I did this, since I never heard of him, by entering his name in Google Scholar and looking at his most recent publications. He's done a lot of work on telemedicine.
While some of his primary papers in the last year relate to Covid, many do not. Opening a few of them leads me to suspect that he is not the world expert in virology.
There is lots and lots and lots and lots and lots of papers published on the subject of the Delta variant, and his remarks do not strike me, even remotely, as consistent with what I read in broader scientific publications.
As for the Nymag reporter, and his choice of whom to designate as the absolute authority, I stand by my claim that one can usually not get a degree in journalism of one has passed a college level science course with a grade of C or better.
Dr. Topol may be a fine scientist, but he is certainly not the only scientist on the planet studying Covid-19, by a long stretch.

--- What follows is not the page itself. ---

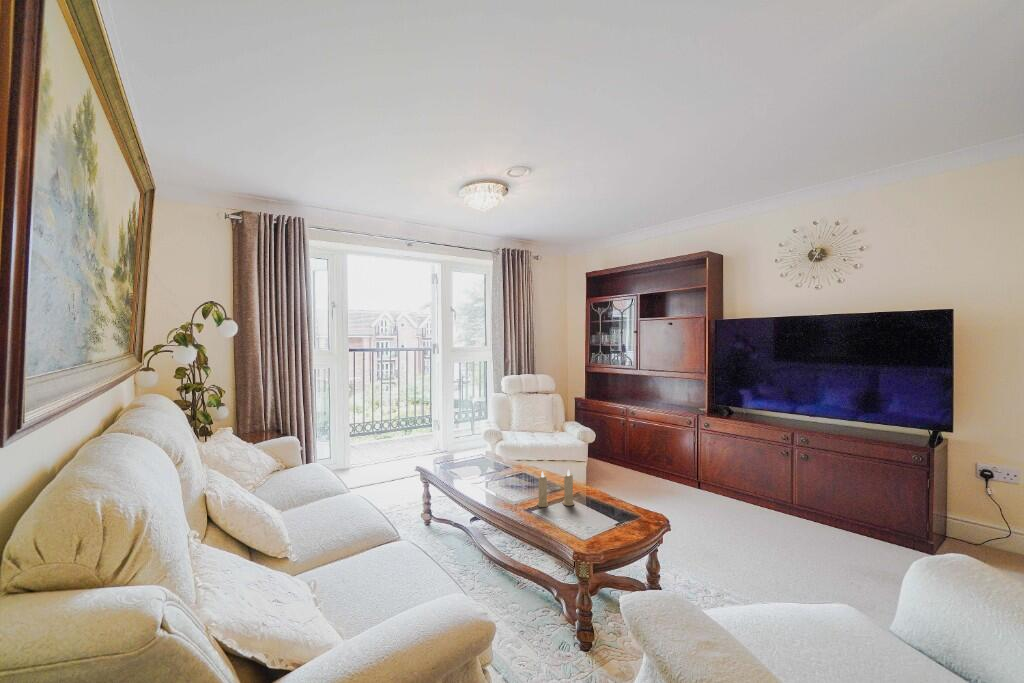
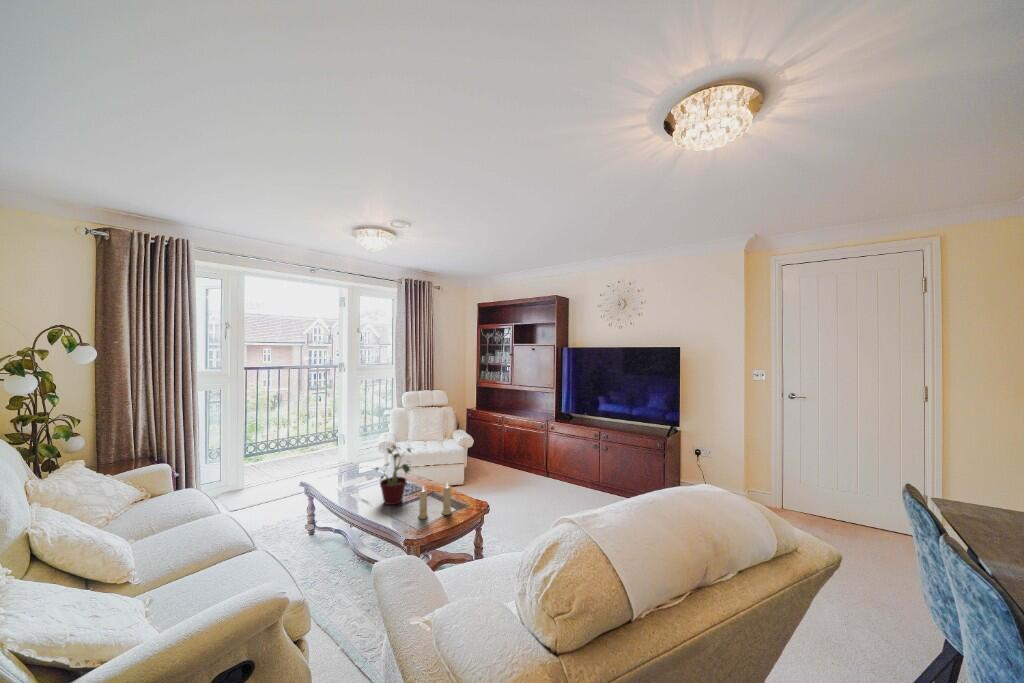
potted plant: none [488,426,530,491] -> present [376,445,411,505]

If one searches "Delta variant" and BNT162b2 one can see hundreds of papers. The one that comes up for me "Since 2021," is this one from the New England Journal of Medicine, published a week or so ago: Effectiveness of Covid-19 Vaccines against the B.1.617.2 (Delta) Variant
It's a little less panicked than Dr. Topol, with all due respect.
JoanofArgh
(14,971 posts)JoanofArgh
(14,971 posts)I'm sure they'll post something about the effectiveness. Thanks!
TheRickles
(2,057 posts)Response to JoanofArgh (Original post)
Shoeless Louis This message was self-deleted by its author.